Big Data is a big market, projected to top $16.9 billion by 2015, according to IDC. The Hadoop ecosystem, alone, is worth $1 billion per year, according to Forrester, and is set to explode by most accounts. What is less clear is for whom Big Data is big, and whether the workloads they’re currently running through Hadoop might not be best complemented (or, in some cases, replaced) with real-time analytics tools like Storm.
After all, given that 32 percent of Karmasphere’s survey participants are running Hadoop clusters smaller than 2 terabytes, and 55 percent are running clusters of 10 terabytes or less, the “Big” in “Big Data” really isn’t. Not yet, anyway. That will likely change as enterprises move from toe-dipping to diving into Hadoop and Big Data in a big way, but for now the workloads aren’t huge, and real-time tools like Storm might be ideal for managing them.

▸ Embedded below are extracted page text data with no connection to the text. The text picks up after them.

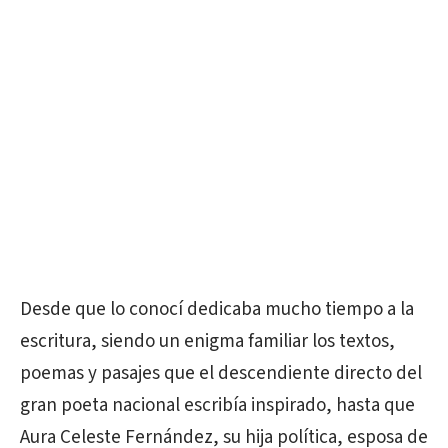
Desde que lo conocí dedicaba mucho tiempo a la
escritura, siendo un enigma familiar los textos,
poemas y pasajes que el descendiente directo del
gran poeta nacional escribía inspirado, hasta que
Aura Celeste Fernández, su hija política, esposa de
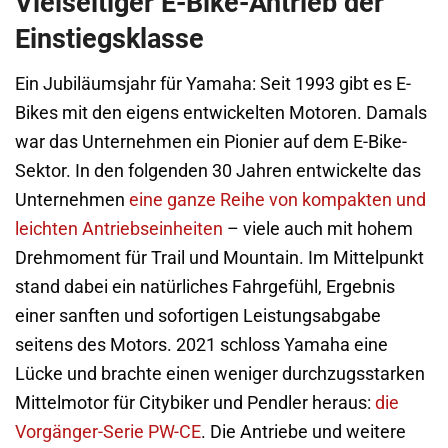
Vielseitiger E-Bike-Antrieb der
Einstiegsklasse
Ein Jubiläumsjahr für Yamaha: Seit 1993 gibt es E-
Bikes mit den eigens entwickelten Motoren. Damals
war das Unternehmen ein Pionier auf dem E-Bike-
Sektor. In den folgenden 30 Jahren entwickelte das
Unternehmen
eine ganze Reihe von kompakten und
leichten Antriebseinheiten
– viele auch mit hohem
Drehmoment für Trail und Mountain. Im Mittelpunkt
stand dabei ein natürliches Fahrgefühl, Ergebnis
einer sanften und sofortigen Leistungsabgabe
seitens des Motors. 2021 schloss Yamaha eine
Lücke und brachte einen weniger durchzugsstarken
Mittelmotor für Citybiker und Pendler heraus:
die
Vorgänger-Serie PW-CE
. Die Antriebe und weitere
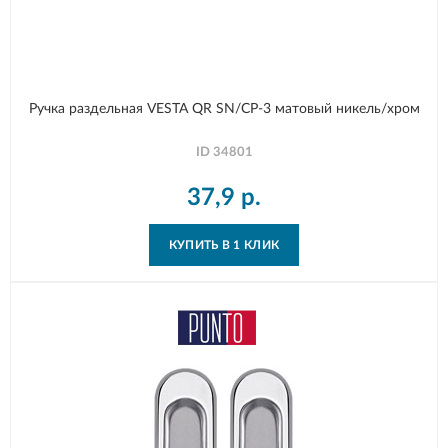
Ручка раздельная VESTA QR SN/CP-3 матовый никель/хром
ID
34801
37,9
р.
КУПИТЬ В 1 КЛИК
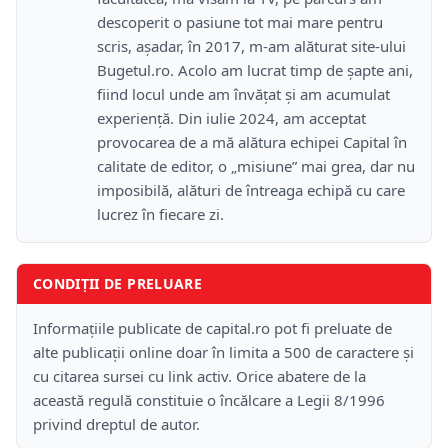
descoperit o pasiune tot mai mare pentru
scris, așadar, în 2017, m-am alăturat site-ului
Bugetul.ro. Acolo am lucrat timp de șapte ani,
fiind locul unde am învățat și am acumulat
experiență. Din iulie 2024, am acceptat
provocarea de a mă alătura echipei Capital în
calitate de editor, o „misiune” mai grea, dar nu
imposibilă, alături de întreaga echipă cu care
lucrez în fiecare zi.
CONDIȚII DE PRELUARE
Informațiile publicate de capital.ro pot fi preluate de
alte publicații online doar în limita a 500 de caractere și
cu citarea sursei cu link activ. Orice abatere de la
această regulă constituie o încălcare a Legii 8/1996
privind dreptul de autor.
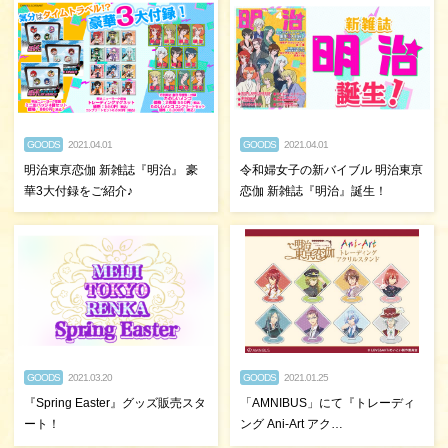
GOODS
2021.04.01
GOODS
2021.04.01
明治東亰恋伽 新雑誌『明治』 豪
令和婦女子の新バイブル 明治東亰
華3大付録をご紹介♪
恋伽 新雑誌『明治』誕生！
GOODS
2021.03.20
GOODS
2021.01.25
『Spring Easter』グッズ販売スタ
「AMNIBUS」にて『トレーディ
ート！
ング Ani-Art アク…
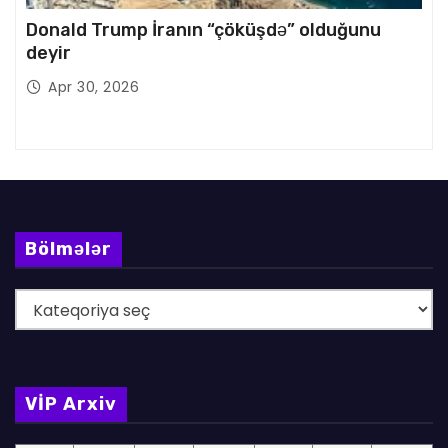
Donald Trump İranın “çöküşdə” olduğunu
deyir
Apr 30, 2026
Bölmələr
B
ö
l
m
VİP Arxiv
ə
l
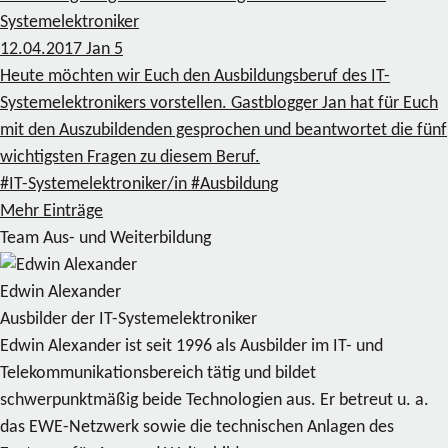
Systemelektroniker
12.04.2017
Jan
5
Heute möchten wir Euch den Ausbildungsberuf des IT-
Systemelektronikers vorstellen. Gastblogger Jan hat für Euch
mit den Auszubildenden gesprochen und beantwortet die fünf
wichtigsten Fragen zu diesem Beruf.
#IT-Systemelektroniker/in
#Ausbildung
Mehr Einträge
Team Aus- und Weiterbildung
Edwin Alexander
Ausbilder der IT-Systemelektroniker
Edwin Alexander ist seit 1996 als Ausbilder im IT- und
Telekommunikationsbereich tätig und bildet
schwerpunktmäßig beide Technologien aus. Er betreut u. a.
das EWE-Netzwerk sowie die technischen Anlagen des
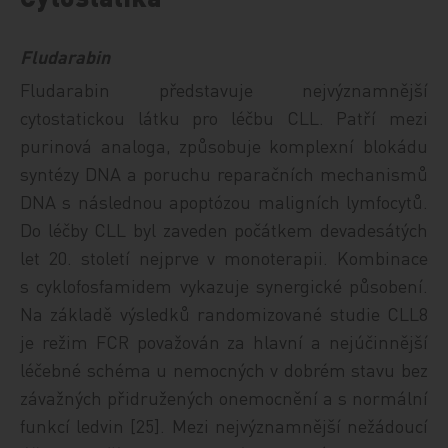
Fludarabin
Fludarabin představuje nejvýznamnější
cytostatickou látku pro léčbu CLL. Patří mezi
purinová analoga, způsobuje komplexní blokádu
syntézy DNA a poruchu reparačních mechanismů
DNA s následnou apoptózou maligních lymfocytů.
Do léčby CLL byl zaveden počátkem devadesátých
let 20. století nejprve v monoterapii. Kombinace
s cyklofosfamidem vykazuje synergické působení.
Na základě výsledků randomizované studie CLL8
je režim FCR považován za hlavní a nejúčinnější
léčebné schéma u nemocných v dobrém stavu bez
závažných přidružených onemocnění a s normální
funkcí ledvin [25]. Mezi nejvýznamnější nežádoucí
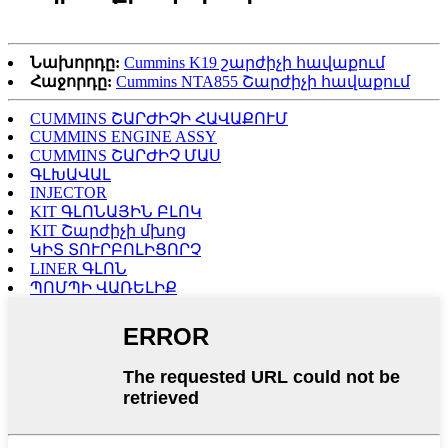
Նախորդը:
Cummins K19 շարժիչի հավաքում
Հաջորդը:
Cummins NTA855 Շարժիչի հավաքում
CUMMINS ՇԱՐԺԻՉԻ ՀԱՎԱՔՈՒՄ
CUMMINS ENGINE ASSY
CUMMINS ՇԱՐԺԻՉ ՄԱՍ
ԳԼԽԱՎԱԼ
INJECTOR
KIT ԳԼՈՆԱՅԻՆ ԲԼՈԿ
KIT Շարժիչի մխոց
ԿԻՏ ՏՈՒՐԲՈԼԻՑՈՐՉ
LINER ԳԼՈՆ
ՊՈՄՊԻ ՎԱՌԵԼԻՔ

These workloads are also not necessarily being run behind the firewall. While both Cloudera and Hortonworks are booming due to enterprises keeping their Hadoop jobs running primarily in their data centers, Amazon is already managing in excess of one million Hadoop clusters with its Elastic MapReduce service. This is perhaps not surprising given that the majority of Big Data users tend to be business users, not hard-core IT people, according to Karmasphere’s survey. These people are apparently very comfortable having their data processed in the cloud.
Interestingly, while there are numerous great applications for Hadoop, the majority seem to be using it for marketing-related functions:
All of which brings me back to the point I made earlier this week: some data are best analyzed in real time, not batch. For many things, you’ll actually want both: a real-time view into what’s happening with your website, HR systems, etc., as well as a deeper, Hadoop-based analysis that is done in batch, after the fact.
Real-time analytics tools like Nodeable (based on the open-source Storm project) are not a replacement for Hadoop. They’re complements.
Given that so much of the data being analyzed with Hadoop are still relatively small and marketing-focused, not to mention being analyzed in Amazon’s cloud, I’d argue that more of today’s data, not less, should be run through real-time analytics systems, and particularly hosted systems. After all, while it’s useful to know how aspects of your online retail site are working hours or days or months after the fact, you actually want the “next click” to reflect real-time analysis, as Yahoo CTO Raymie Strata argues:
With the paths that go through Hadoop [at Yahoo!], the latency is about ﬁfteen minutes.…[I]t will never be true real-time. It will never be what we call “next click,” where I click and by the time the page loads, the semantic implication of my decision is reﬂected in the page.
Again, this isn’t to denigrate the importance of Hadoop. At all. It’s simply to suggest that for many applications, relying on batch-oriented Hadoop alone is an incomplete strategy. Real-time is required for many applications, particularly those where Hadoop is being used today, and that real-time capability is delivered through Storm-based Nodeable or other real-time analytics systems.
It’s not Storm or Hadoop. It’s Storm and Hadoop.